Kreg Jigs: Pocket Hole Joinery for Everyone
In 1986, Craig Sommerfeld was in the process of building his own home and wanted a way to attach the face frames to his kitchen cabinet carcasses without nailing through the front of them. Being a tool and die maker by trade and a DIYer at heart, he designed and built his own single-hole pocket hole jig. This first 'Craig's Jig' was made from steel and aluminum, and it worked so well that his friends and coworkers encouraged him to build more.
He changed the name to 'Kreg' out of modesty and started demonstrating the tool at woodworking shows. The professional cabinet shop folks saw the benefit and were the first to buy the tool, but eventually, a whole lot of us weekend warriors wanted a strong and super-easy way to join wood.
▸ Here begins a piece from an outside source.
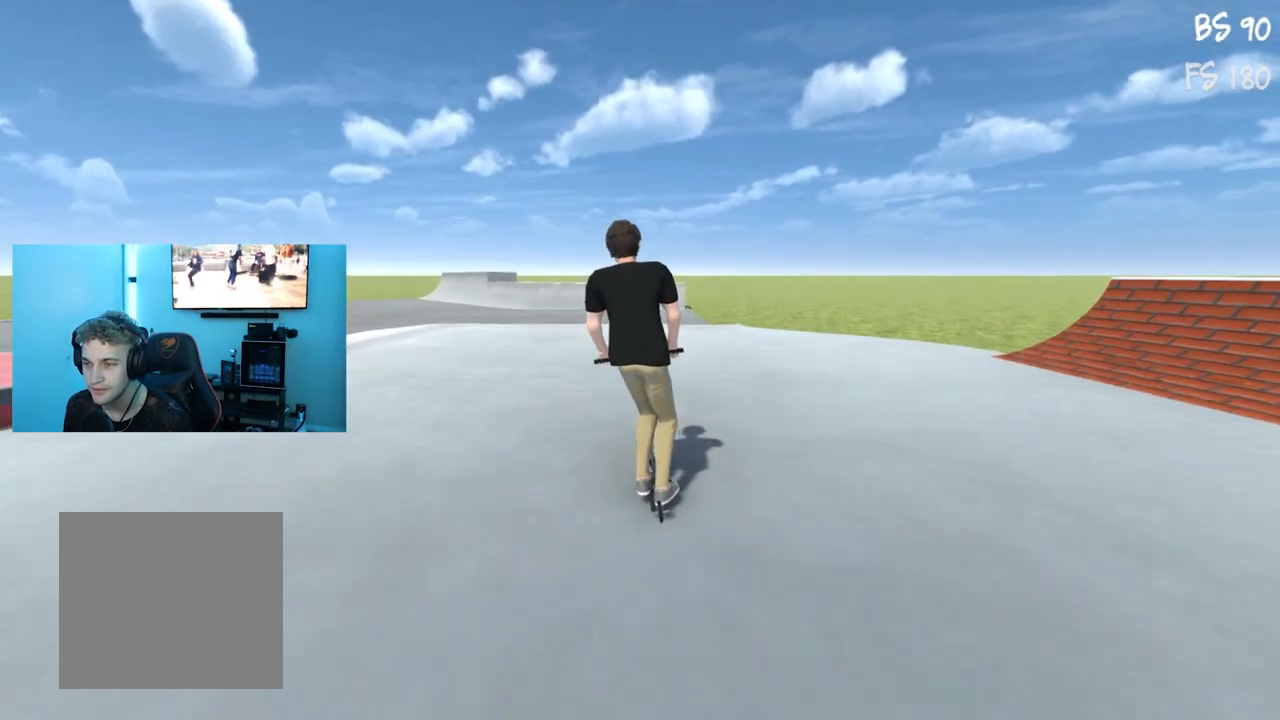
{"buttons": ["L3"], "left_stick": "left", "right_stick": "center", "events": [[100, "left_stick", "left"], [100, "right_stick", "down"], [251, "right_stick", "center"], [351, "L1", "down"], [401, "L3", "down"], [417, "L1", "up"]]}
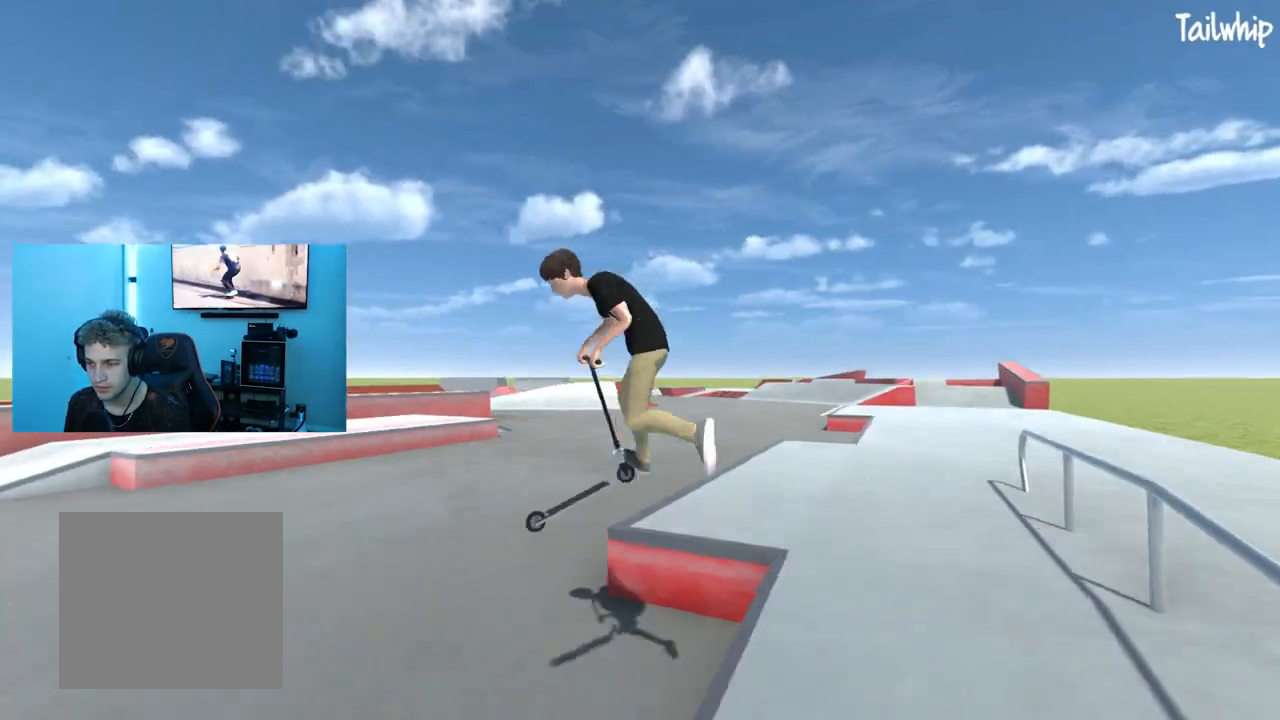
{"buttons": [], "left_stick": "center", "right_stick": "center", "events": [[150, "L3", "up"], [383, "left_stick", "center"]]}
Today, Kreg Jig is synonymous with pocket hole joinery.
DAP: From Sealing Jars to Sealing Windows
In 1865, Robert Dicks began producing sealing wax in his carriage house in Dayton, OH. Later, he teamed up with George Pontius, in time incorporating under the name Dicks-Pontius Company. Eventually, Robert's son, John Dicks, saw an opportunity in home building and introduced putty and caulk to the company's product lineup.
After WWII, the Dicks-Pontius Company was poised to take advantage of the housing boom. They supplied products to builders and carpenters at first and finally to us DIYers. In 1957, the Dicks-Pontius Company merged with Chicago-based Armstrong Company and the name was changed to Dicks-Armstrong-Pontius, 'DAP' for short.
WD-40: 39 Failures, One Big Success
In 1958, company founder Norm Larsen saw an opportunity to sell to the general public and introduced a retail version of WD-40 in aerosol cans. The public loved the product and still does. WD-40 can be found in four out of five homes in America, and the company currently manufactures more than 1 million cans of WD-40 per week.